Tisser, pour Marie Hazard, n’est donc pas seulement produire une surface décorative : c’est ériger un lieu. Chaque fil tendu, noué, tordu, chaque matière choisie, chaque geste répété est une manière d’habiter l’espace, de le construire patiemment sur le métier à tisser, à la force des bras et des jambes. Le textile devient ainsi architecture – une architecture souple, mobile, intime – langage de construction, un médium capable de structurer un espace tout en le laissant respirer.
En questionnant l’autonomie de l’œuvre et sa subordination au mur, l’artiste débute dans cette exposition pour la première fois des investigations conceptuelles dans de la tridimensionnalité. Peu à peu, ses pièces se détachent du mur pour s’affirmer dans l’espace : elles deviennent cimaises, colonnes, contreforts, portails. Mais attention, il ne s’agit pas ici de bâtir des espaces fermés mais d’ouvrir, de ménager des passages, de créer des seuils poreux qu’on est invité à franchir. Car c’est à la construction concrète et symbolique d’un espace à soi, d’un espace de liberté et de création que s’adonne véritablement Marie Hazard. Si un lieu – au sens anthropologique du terme – est un repère pour les individus, un endroit imprégné d’histoire et le théâtre des relations sociales, les espaces dans lesquels nous transportent les œuvres de Marie Hazard ont plutôt tendance à bouleverser nos certitudes. Elle propose une toute autre expérience : celle de la solitude, de la flânerie et de l’introspection personnelle.
Le tissage est ici un acte incarné. Il engage le corps tout entier : la répétition du geste, son rythme, sa durée deviennent chorégraphie. Formée à la danse, Marie Hazard tisse comme on compose un mouvement : elle enchaîne les gestes comme des pas, dans un va-et-vient entre tension et relâchement, concentration et oubli de soi. Le métier à tisser impose une discipline, une frontalité, mais les matières, elles, échappent à cette rigueur.
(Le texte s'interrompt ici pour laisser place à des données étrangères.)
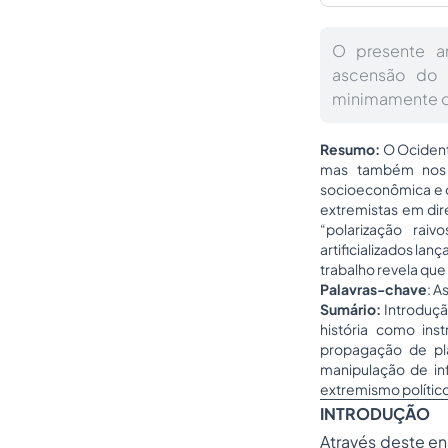
O presente a
ascensão do 
minimamente o q
Resumo:
O Ocidente
mas também nos E
socioeconômica e o
extremistas em dir
“polarização raiv
artificializados la
trabalho revela que
Palavras-chave
: A
Sumário:
Introduçã
história como in
propagação de plat
manipulação de in
extremismo polític
INTRODUÇÃO
Através deste e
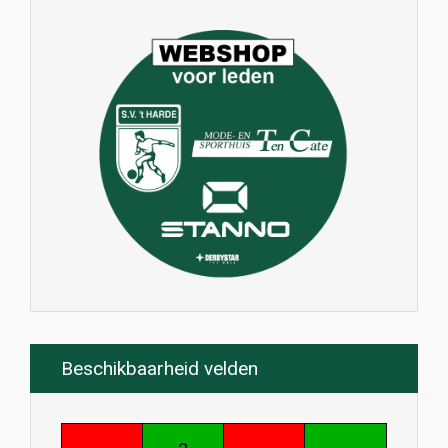
Beschikbaarheid velden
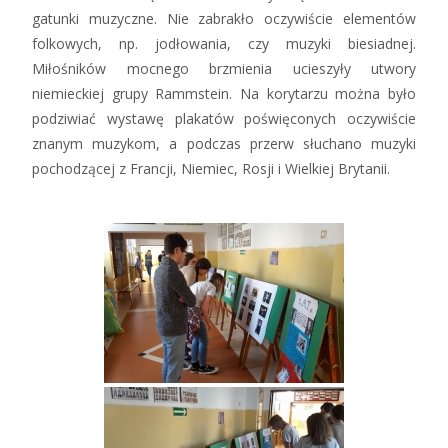
gatunki muzyczne. Nie zabrakło oczywiście elementów
folkowych, np. jodłowania, czy muzyki biesiadnej.
Miłośników mocnego brzmienia ucieszyły utwory
niemieckiej grupy Rammstein. Na korytarzu można było
podziwiać wystawę plakatów poświęconych oczywiście
znanym muzykom, a podczas przerw słuchano muzyki
pochodzącej z Francji, Niemiec, Rosji i Wielkiej Brytanii.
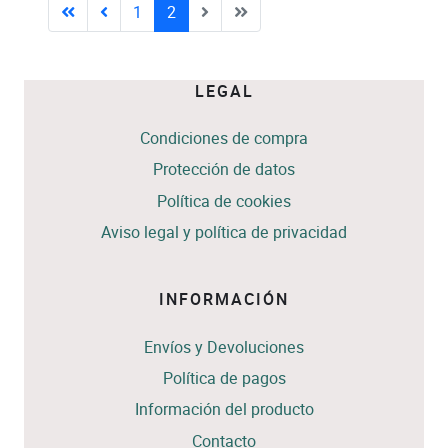
1
2
LEGAL
Condiciones de compra
Protección de datos
Política de cookies
Aviso legal y política de privacidad
INFORMACIÓN
Envíos y Devoluciones
Política de pagos
Información del producto
Contacto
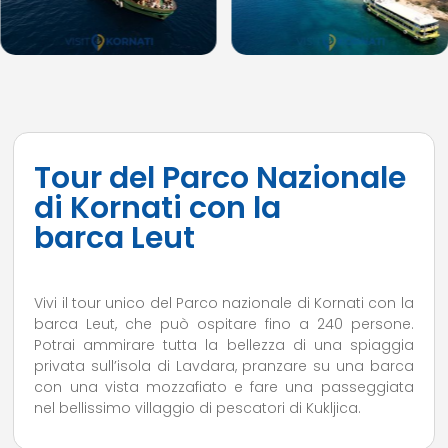
Tour del Parco Nazionale
di Kornati con la
barca
Leut
Vivi il tour unico del Parco nazionale di Kornati con la
barca Leut, che può ospitare fino a 240 persone.
Potrai ammirare tutta la bellezza di una spiaggia
privata sull’isola di Lavdara, pranzare su una barca
con una vista mozzafiato e fare una passeggiata
nel bellissimo villaggio di pescatori di Kukljica.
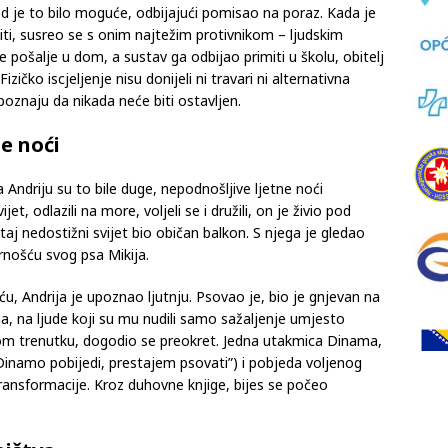
 ljubavlju oca, majke i šest godina starijeg brata koji su
 god je to bilo moguće, odbijajući pomisao na poraz. Kada je
ti, susreo se s onim najtežim protivnikom – ljudskim
 pošalje u dom, a sustav ga odbijao primiti u školu, obitelj
zičko iscjeljenje nisu donijeli ni travari ni alternativna
spoznaju da nikada neće biti ostavljen.
e noći
a Andriju su to bile duge, nepodnošljive ljetne noći
jet, odlazili na more, voljeli se i družili, on je živio pod
aj nedostižni svijet bio običan balkon. S njega je gledao
rnošću svog psa Mikija.
u, Andrija je upoznao ljutnju. Psovao je, bio je gnjevan na
na, na ljude koji su mu nudili samo sažaljenje umjesto
nom trenutku, dogodio se preokret. Jedna utakmica Dinama,
inamo pobijedi, prestajem psovati”) i pobjeda voljenog
ransformacije. Kroz duhovne knjige, bijes se počeo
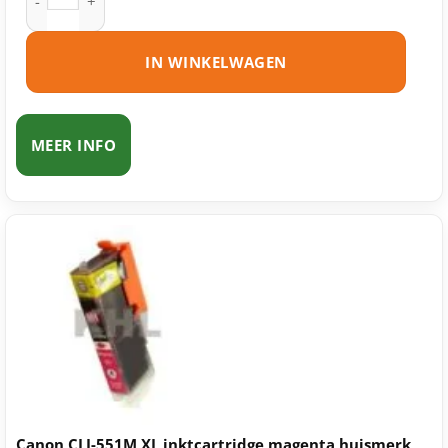
IN WINKELWAGEN
MEER INFO
Canon CLI-551M XL inktcartridge magenta huismerk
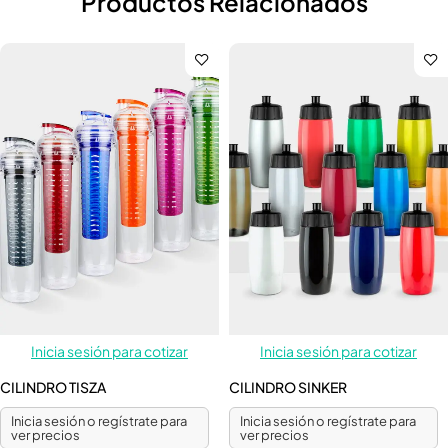
Productos Relacionados
Inicia sesión para cotizar
Inicia sesión para cotizar
CILINDRO TISZA
CILINDRO SINKER
Inicia sesión o regístrate para
Inicia sesión o regístrate para
ver precios
ver precios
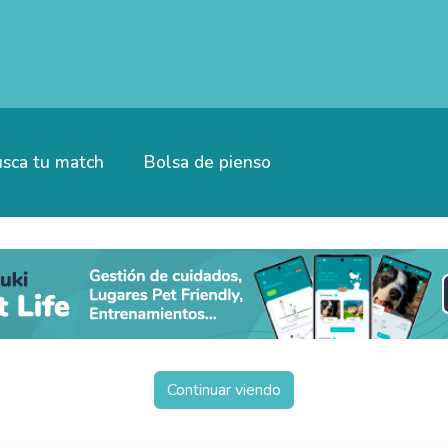
sca tu match
Bolsa de pienso
Continuar viendo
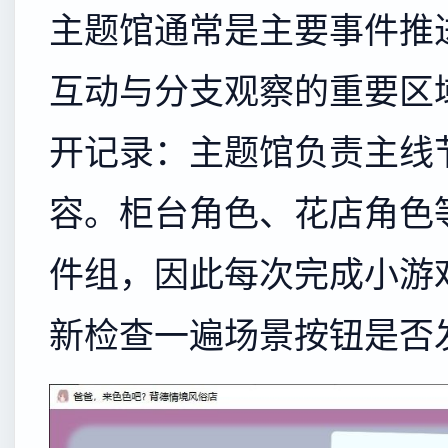
主题馆通常是主要事件推
互动与分支观察的重要区
开记录：主题馆负责主线
容。柜台角色、花店角色
件组，因此每次完成小游
新检查一遍场景按钮是否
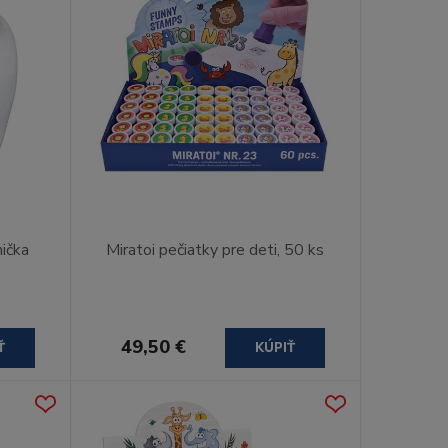
nička
Miratoi pečiatky pre deti, 50 ks
49,50 €
Ť
KÚPIŤ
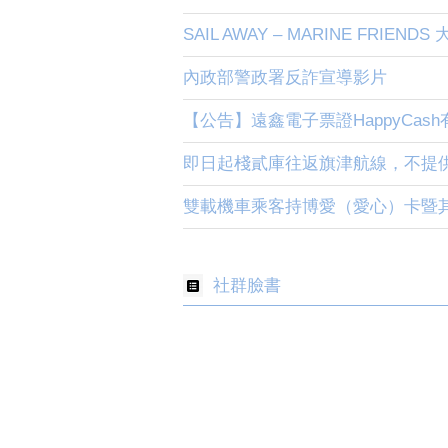
SAIL AWAY – MARINE FRIEND
內政部警政署反詐宣導影片
【公告】遠鑫電子票證HappyCas
即日起棧貳庫往返旗津航線，不提
雙載機車乘客持博愛（愛心）卡暨其
社群臉書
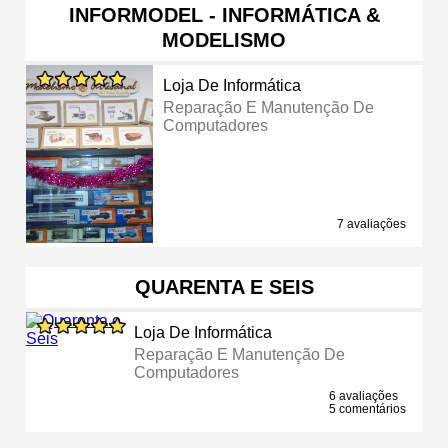
INFORMODEL - INFORMÁTICA &
MODELISMO
Loja De Informática
Reparação E Manutenção De
Computadores
7 avaliações
QUARENTA E SEIS
Loja De Informática
Reparação E Manutenção De
Computadores
6 avaliações
5 comentários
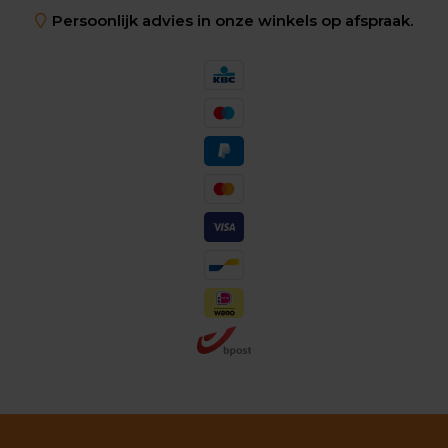
Persoonlijk advies in onze winkels op afspraak.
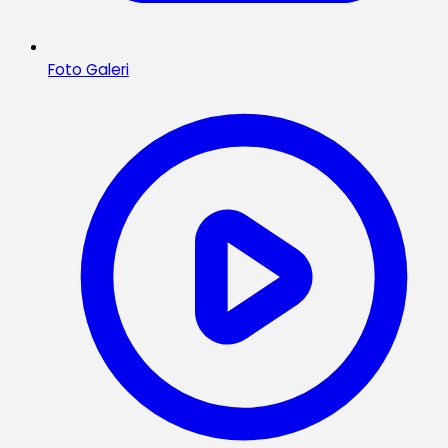
Foto Galeri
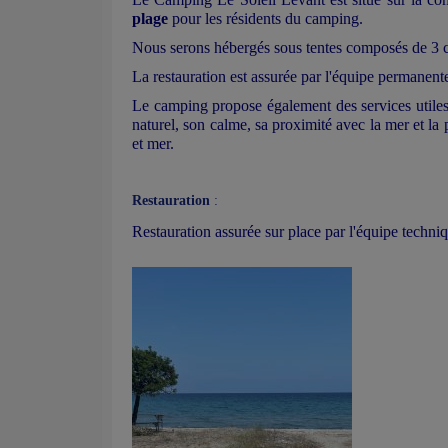
plage
pour les résidents du camping.
Nous serons hébergés sous tentes composés de 3 
La restauration est assurée par l'équipe permanen
Le camping propose également des services utiles t
naturel, son calme, sa proximité avec la mer et la
et mer.
Restauration
:
Restauration assurée sur place par l'équipe techn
Papier, lin, rafia, chambre à air, cuivre, argent : tous ces matériaux portent en eux une mémoire, une origine, une température. Certains sont nobles, d’autres recyclés ou bruts, mais tous sont réinvestis, transformés. Cet intérêt profond pour les matériaux permet à Marie Hazard de proposer des œuvres aux qualités tactiles et sensuelles, des séparations perméables, non excluantes ou contraignantes, qui invitent à traverser leur surface et à dialoguer avec la matière.
Les tissages de Marie Hazard sont des assemblages, des fragments agencés, à la manière d’une phrase ou d’un poème. Le textile y devient langage : un langage sans grammaire fixe, fait d’associations sensibles, d’échos intimes. L’écriture est partout : dans la structure même du fil, dans les motifs, dans les photographies noir et blancs incrustées dans la matière, dans les interruptions de la trame, dans les changements de matières. Le texte s’y dissimule et y respire, à l’image de titre, ces œuvres ajourées qui laissent passer l’air, la lumière et les souvenirs. Car la mémoire affleure toujours dans ces pièces. Mémoire d’un geste, d’un outil, d’un lieu, d’un corps fragile. Mémoire d’une chambre aussi – cette « chambre à soi » que l’artiste évoque, comme un espace protecteur, une enveloppe de survie qu’elle ouvre peu à peu aux autres.